■ Task statement
Look through the data that follows and copy each line with the string "Egenkapital".

Saved entries:
□ □ □ □ □ □ □

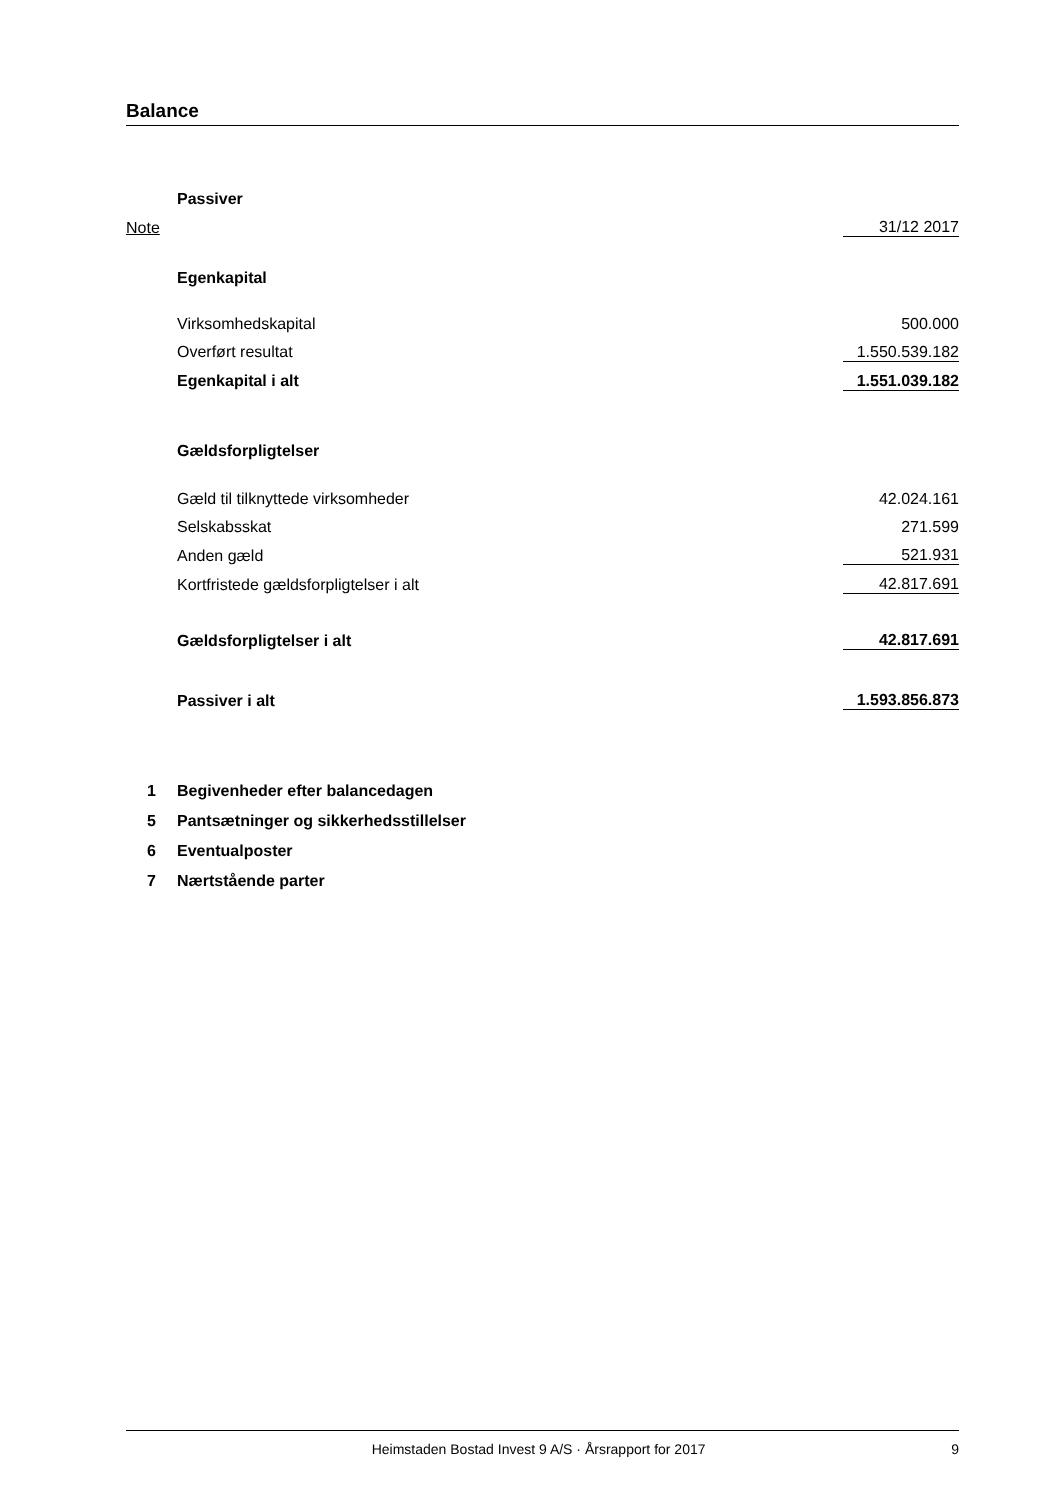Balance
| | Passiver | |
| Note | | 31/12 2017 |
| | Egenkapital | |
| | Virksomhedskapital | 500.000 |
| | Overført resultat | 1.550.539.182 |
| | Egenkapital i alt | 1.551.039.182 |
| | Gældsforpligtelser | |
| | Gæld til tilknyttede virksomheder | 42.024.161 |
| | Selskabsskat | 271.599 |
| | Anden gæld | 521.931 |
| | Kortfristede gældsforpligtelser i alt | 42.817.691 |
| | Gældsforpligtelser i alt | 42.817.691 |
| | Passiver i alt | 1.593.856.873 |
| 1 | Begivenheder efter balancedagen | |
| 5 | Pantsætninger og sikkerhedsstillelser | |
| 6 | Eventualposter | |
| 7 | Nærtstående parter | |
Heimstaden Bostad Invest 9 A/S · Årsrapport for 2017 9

□ □ □ □ □ □ □

■ Response to the exercise
| | Egenkapital | |
| | Egenkapital i alt | 1.551.039.182 |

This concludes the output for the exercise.